Given text:
--- --- ---
In response to the terrorist attacks in India, how would you advise President-elect Obama and his new foreign policy team to confront religious extremism and terrorism?

1.....Responsive to any terrorist attack anywhere, the White House should immediately express sympathy to the sufferers and inquire of the afflicted government how the U.S. might be helpful. Nothing more should be said until there is some clarity about who the terrorists were and what they hoped to achieve.

2.....The White House should be careful about calling terrorists religious. Some - for example, the leader of the 9/11 attack, Mohamed Atta - clearly are. Some have mixed motives. And some are not religious in any traditional sense.

3.....But even if there is clarity about who the terrorists were and that their motivation was dominantly religious, the White House should avoid emphasizing the religion factor. Religion-driven terrorists hope to achieve, in addition to chaos, an intensification of inter-religious conflict. They see themselves as the purist representatives of their religion, which they view as under attack by any government mentioning their religion as the central motivation for their terrorist activity. The more their religion is mentioned, the more heroic and martyrial they feel, and the more energized to further their terrorism.

4.....Any non-governmental religion-driven terrorist act anywhere provides the White House with the opportunity to denounce sectarian violence and to promote inter-religious understanding and cooperation. The fact that Obama has had personal experience of more than one religious culture - a range of experience unique in the history of the U.S. presidency - is a plus in seizing just such an opportunity.

5.....The White House is the executive branch of a government which never has been identified with any one religion. This is an internal textual fact, clear in the U.S. Constitution and Bill of Rights. The international advantage of this fact appeared first in the (1796) Treaty of Tripoli, which specifies that the U.S. government, being nonreligious, is free to make peace with governments which are religious. The fact that the American people practice the Christian religion more than do any other people in the West is irrelevant to the religion neutrality of the American government.

6.....I would "advise" the Obama White House to "confront religious extremism and terrorism" with greater rhetorical, intelligence, and military skill than the present White House has exercised. The rhetoric should appeal to governments, religious and nonreligious, to cooperate in quashing anti-governmental use of violence to promote sectarian ends. It should use the fact that the U.S. government is nonreligious to counter Islamist rhetoric accusing the U.S. government of being "crusader," Christian against Islam.

7.....Empires die from the self-impoverishment of over-extension. The American empire is dead: from the point of view of debt, the U.S. is the world's poorest nation. We can no longer afford the audacity of Wall Street and the Pentagon. But crisis is opportunity. The Obama White House, with "the audacity of hope" through America's historic ideals, may lead us to a new understanding of Jesus' counter-intuitive beatitude, "Blessed are the poor."
--- --- ---
Supplied material:

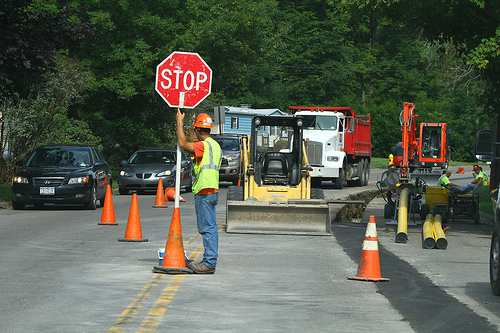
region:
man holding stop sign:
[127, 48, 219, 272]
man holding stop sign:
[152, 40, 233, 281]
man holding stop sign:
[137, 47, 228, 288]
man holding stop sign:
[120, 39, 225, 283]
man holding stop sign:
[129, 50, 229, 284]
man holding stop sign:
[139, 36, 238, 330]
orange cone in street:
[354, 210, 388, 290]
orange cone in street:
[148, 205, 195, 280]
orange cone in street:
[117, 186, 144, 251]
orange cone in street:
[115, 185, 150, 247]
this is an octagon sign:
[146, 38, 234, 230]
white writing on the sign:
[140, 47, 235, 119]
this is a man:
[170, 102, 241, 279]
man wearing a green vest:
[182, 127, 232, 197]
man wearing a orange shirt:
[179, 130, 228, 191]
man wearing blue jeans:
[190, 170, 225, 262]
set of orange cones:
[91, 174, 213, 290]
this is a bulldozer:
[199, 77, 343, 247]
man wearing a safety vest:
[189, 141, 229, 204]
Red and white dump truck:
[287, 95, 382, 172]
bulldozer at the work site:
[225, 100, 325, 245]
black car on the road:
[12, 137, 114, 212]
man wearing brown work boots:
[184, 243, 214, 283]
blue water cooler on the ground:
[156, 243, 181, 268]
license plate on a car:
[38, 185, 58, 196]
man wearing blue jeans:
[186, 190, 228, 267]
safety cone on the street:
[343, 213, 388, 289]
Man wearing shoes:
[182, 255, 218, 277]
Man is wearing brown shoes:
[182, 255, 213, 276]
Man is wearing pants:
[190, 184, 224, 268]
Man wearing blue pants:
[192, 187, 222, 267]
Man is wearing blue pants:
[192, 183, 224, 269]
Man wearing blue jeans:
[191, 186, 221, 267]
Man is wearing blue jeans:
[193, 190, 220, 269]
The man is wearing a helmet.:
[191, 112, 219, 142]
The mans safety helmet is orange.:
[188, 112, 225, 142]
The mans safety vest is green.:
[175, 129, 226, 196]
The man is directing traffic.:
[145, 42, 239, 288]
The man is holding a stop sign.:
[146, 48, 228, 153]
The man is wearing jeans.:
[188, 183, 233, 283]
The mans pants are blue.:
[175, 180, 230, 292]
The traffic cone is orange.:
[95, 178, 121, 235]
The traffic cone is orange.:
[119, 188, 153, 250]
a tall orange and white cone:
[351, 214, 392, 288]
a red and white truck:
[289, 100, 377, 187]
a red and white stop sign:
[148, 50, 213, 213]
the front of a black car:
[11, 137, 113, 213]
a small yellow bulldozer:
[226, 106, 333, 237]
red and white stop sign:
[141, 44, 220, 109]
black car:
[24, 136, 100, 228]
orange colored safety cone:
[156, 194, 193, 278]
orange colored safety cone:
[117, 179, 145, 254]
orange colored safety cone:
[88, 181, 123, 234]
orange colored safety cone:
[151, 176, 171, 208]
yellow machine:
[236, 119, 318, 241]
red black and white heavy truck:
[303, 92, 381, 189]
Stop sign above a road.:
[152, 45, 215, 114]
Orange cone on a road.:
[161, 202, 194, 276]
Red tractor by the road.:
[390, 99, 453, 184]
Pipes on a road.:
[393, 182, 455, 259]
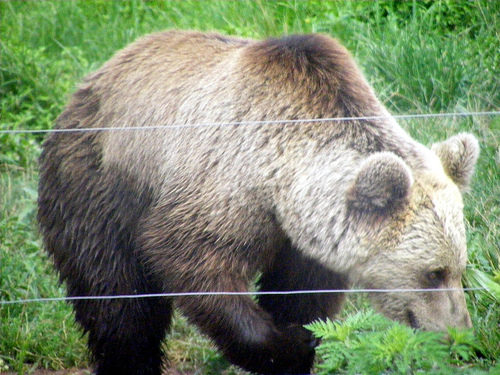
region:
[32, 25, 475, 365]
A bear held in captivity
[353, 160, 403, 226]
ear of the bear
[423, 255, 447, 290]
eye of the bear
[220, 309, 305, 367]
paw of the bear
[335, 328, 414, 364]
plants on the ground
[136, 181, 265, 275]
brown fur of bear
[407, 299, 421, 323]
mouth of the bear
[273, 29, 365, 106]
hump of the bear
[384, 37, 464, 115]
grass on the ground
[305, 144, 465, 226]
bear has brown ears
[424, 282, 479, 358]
--- --- ---
What the exercise asks: List every founding or legal document of the U.S. government that the text on confronting religious extremism names. Work only from the text on confronting religious extremism when answering.

Answer below:
- The U.S. Constitution
- The Bill of Rights
- The Treaty of Tripoli (1796)